曲の初出は、1983年の初夏に発売されたアルバム『MELODIES』。B面最後の曲として収録された作品です。当時の達郎は、“夏だ、海だ、タツローだ!” 的なイメージが満載だったので、この冬曲はいくぶん地味な感じの印象だったような記憶が…。
実際、アルバムのリードシングルは ANA の沖縄キャンペーンソング「高気圧ガール」だったし、歌詞の一部を評して、しみったれた曲だなあ… みたいな声もあったことを覚えています。さりとて、同年12月にはシングルカットされ、ラジオを中心にそれなりの頻度でオンエアされていました。
以前のクリスマスソングと言えば、スタンダードな作品を一流歌手がカヴァーするパターンが主流でしたが、80年代に入ってからは様々なミュージシャンがオリジナルのクリスマスソングを発表し始め、同時代のクリスマスソングが増えていきます。そのきっかけを作った作品の一つでもあるでしょうね。
当時は若い人の人口も多く、ファミリーよりも若者を狙ったクリスマスマーケットが次々と開拓され、ロマンチックでメロウなムードが高まっていった時代。歌というものは世につれるものですから、例外こそあれ、クリスマスソングの多くは “恋人たちの一夜” を切り取った作品が主流となっていきます。

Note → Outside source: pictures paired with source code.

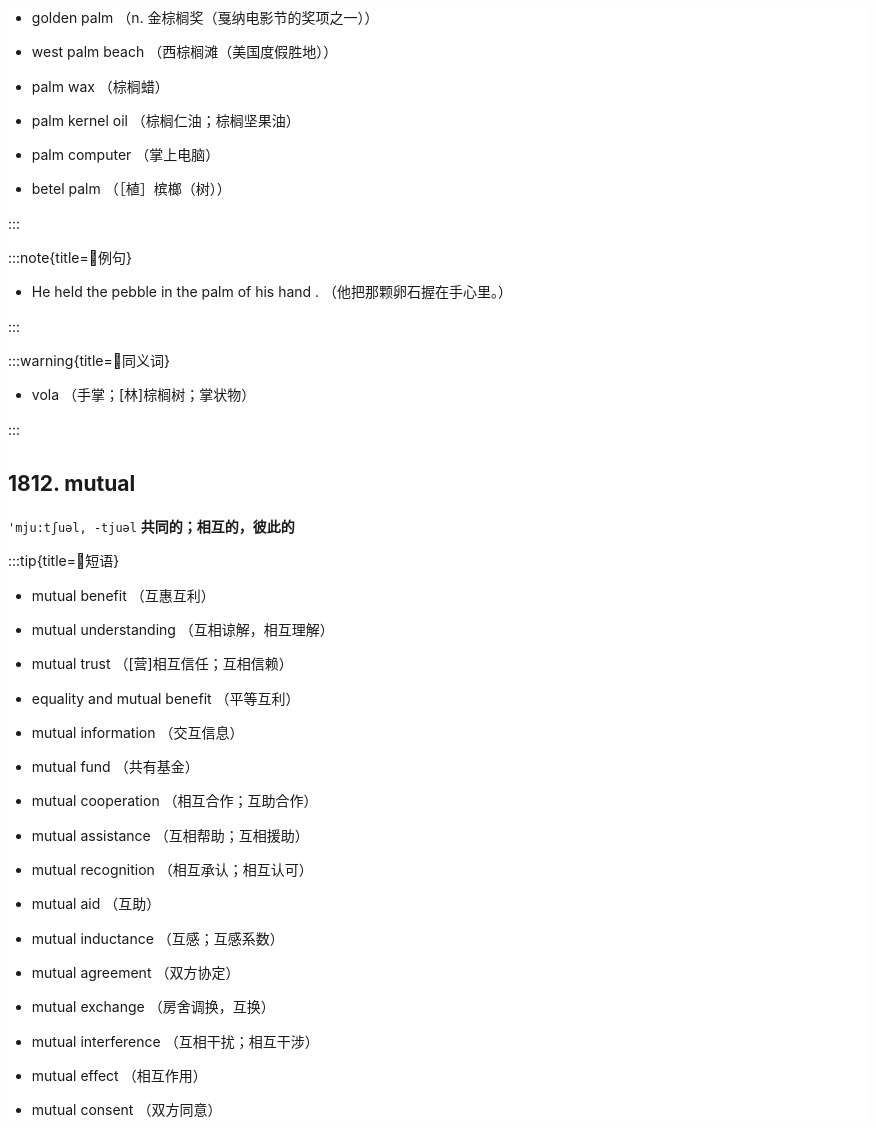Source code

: - golden palm （n. 金棕榈奖（戛纳电影节的奖项之一））

- west palm beach （西棕榈滩（美国度假胜地））

- palm wax （棕榈蜡）

- palm kernel oil （棕榈仁油；棕榈坚果油）

- palm computer （掌上电脑）

- betel palm （［植］槟榔（树））

:::

:::note{title=🎤例句}

- He held the pebble in the palm of his hand . （他把那颗卵石握在手心里。）

:::

:::warning{title=🤔同义词}

- vola （手掌；[林]棕榈树；掌状物）

:::


## 1812. mutual

`'mju:tʃuəl, -tjuəl`  **共同的；相互的，彼此的**

:::tip{title=🤩短语}

- mutual benefit （互惠互利）

- mutual understanding （互相谅解，相互理解）

- mutual trust （[营]相互信任；互相信赖）

- equality and mutual benefit （平等互利）

- mutual information （交互信息）

- mutual fund （共有基金）

- mutual cooperation （相互合作；互助合作）

- mutual assistance （互相帮助；互相援助）

- mutual recognition （相互承认；相互认可）

- mutual aid （互助）

- mutual inductance （互感；互感系数）

- mutual agreement （双方协定）

- mutual exchange （房舍调换，互换）

- mutual interference （互相干扰；相互干涉）

- mutual effect （相互作用）

- mutual consent （双方同意）
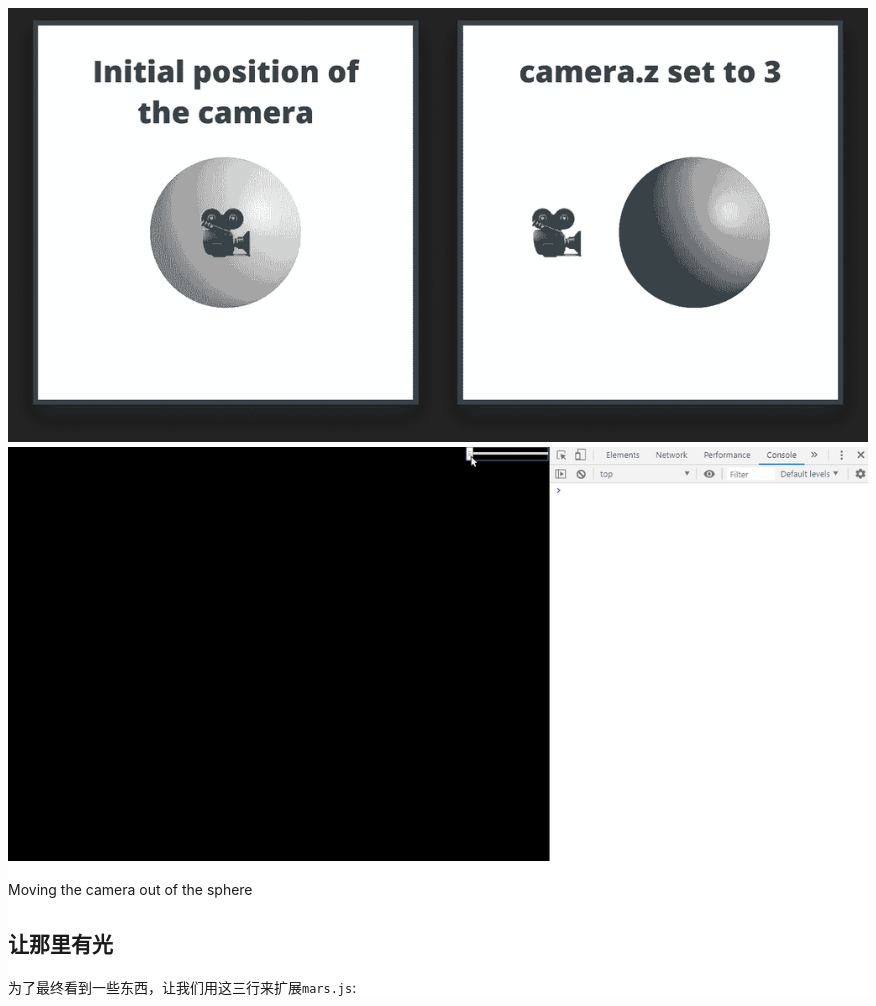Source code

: ![](img/0f13d6ad19bb72954d1c17efb46760ec.png)![](img/0576fbfdc522b866b64f0d9c689a9fe6.png)

Moving the camera out of the sphere

## 让那里有光

为了最终看到一些东西，让我们用这三行来扩展`mars.js`:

空気は整いました。機は熟し、真打ちの再登場です。ご存知の通り、発売から5年を経た88年の冬、山下達郎の「クリスマス・イブ」は JR東海の CMソングとして起用されます。当時15歳の深津絵里を起用した『ホームタウン・エクスプレス』、そして翌年には17歳の牧瀬里穂を大ブレイクに導いた『クリスマス・エクスプレス』。この2本の TV-CM によって、この曲はその人気を不動のものとするのです(CM 自体は92年まで続く)。まったく、人生なんて何が起こるかわかりません。
それにしても、初出から35年を経た今となっても、時間という試練に耐え抜いた全く色褪せない濃密な声と濃厚なサウンド。山下達郎の音に賭ける執念たるや鬼気迫るものがあります。ここまでマニアックなニュアンスを秘めた音楽が、なぜ当たり前のように世間の支持を得続けているのか? そんなことを考えてみると、未来への扉を開くきっかけが見つかるかもしれないですよ。
僕にとって彼の音楽は、懐かしいとか昔を思い出すとか、一方的なノスタルジーに浸ることを全く許してくれません。ライブに行くと本当に泣いちゃうんですよ、比喩じゃなくて。
今の時代を嘆くのではなく、あの頃の気持ちのままに、大人としてちゃんとしなきゃなあっていつも思わせてくれるのです。